El compromiso histórico nace en Italia, en el seno del Partido Comunista Italiano (PCI) en los años 70s para asegurar la estabilidad del sistema liberal-democrático y poner freno al autoritarismo. En ese momento se rompe la línea teórico-práctica del partido que desde finales de la II G.M no colaboraba lo más mínimo con la burguesía y, simplemente, se presentaba a las elecciones para despertar conciencias. Un partido que, aún obteniendo cotas de hasta un 30% en 1948 y siendo segunda fuerza política en el parlamento, no accedió a gobierno ninguno.

Cuando se formula el compromiso histórico nace la corriente crítica y la corriente revisionista, y como es lógico, gana la corriente revisionista ya que tiene a la burguesía tirando de la cuerda desde el momento en el que se abre la veda del aburguesamiento del partido. La teoría lo plasma correctamente, mantener un pie en las instituciones no quita estar en la calle y el objetivo claro del partido comunista no es salvaguardar un régimen liberal-democrático ni la paz social.

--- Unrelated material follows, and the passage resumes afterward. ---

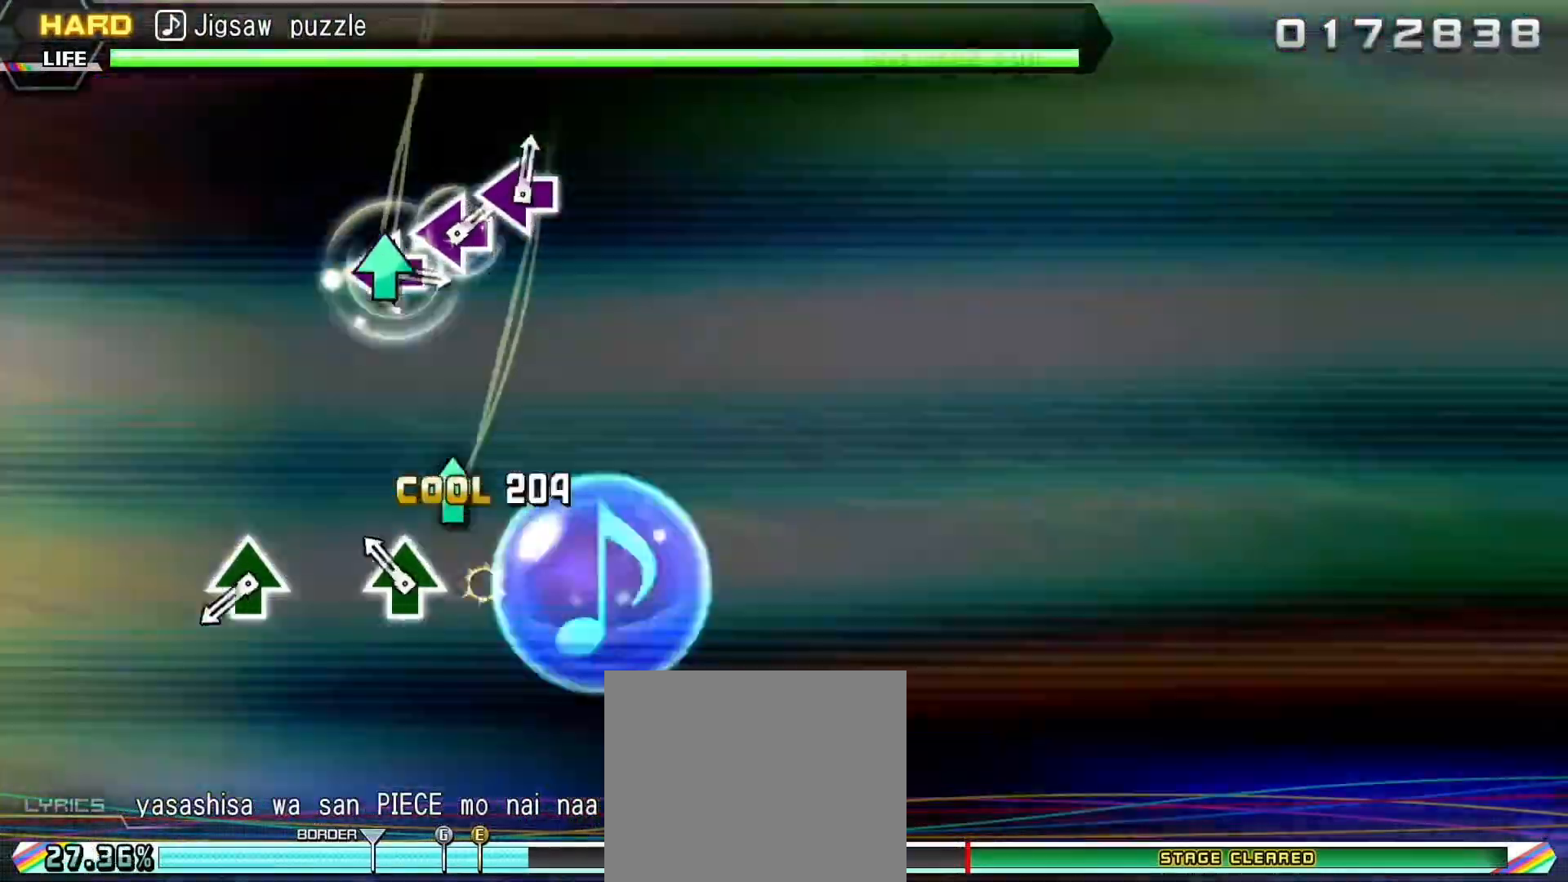
{"buttons": ["L2"], "right_stick": "center", "events": [[250, "TRIANGLE", "down"], [333, "TRIANGLE", "up"]]}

Por esa cuestión, el compromiso histórico es, sin lugar a dudas, un revisionismo completo por no decir una venta al por mayor del ideal del partido que en ese momento deja de ser comunista.

¿Y qué ocurre con la vertiente crítica que se genera tras la apertura del partido al régimen burgués? La venta de los postulados teóricos supone la desintegración del partido comunista, y como cabría de esperar, la vertiente crítica, que no es más que la rama consecuente con la teoría y la dialéctica marxista-leninista, se radicaliza. En este sentido, puede tender a la escisión del partido, que suele ocasionar una refundación tras otra del partido, o a la lucha armada, como ocurrió en el caso italiano con las Brigadas Rojas. Esta última postura es una bala desesperada que se dispara en caliente y no obtiene más fruto que la destrucción inter-generacional del movimiento comunista. La toma violenta del poder político por parte del proletariado, que definen los marxistas-leninistas, no es la rabieta infantil de un sector puro pero enojado con el sector revisionista.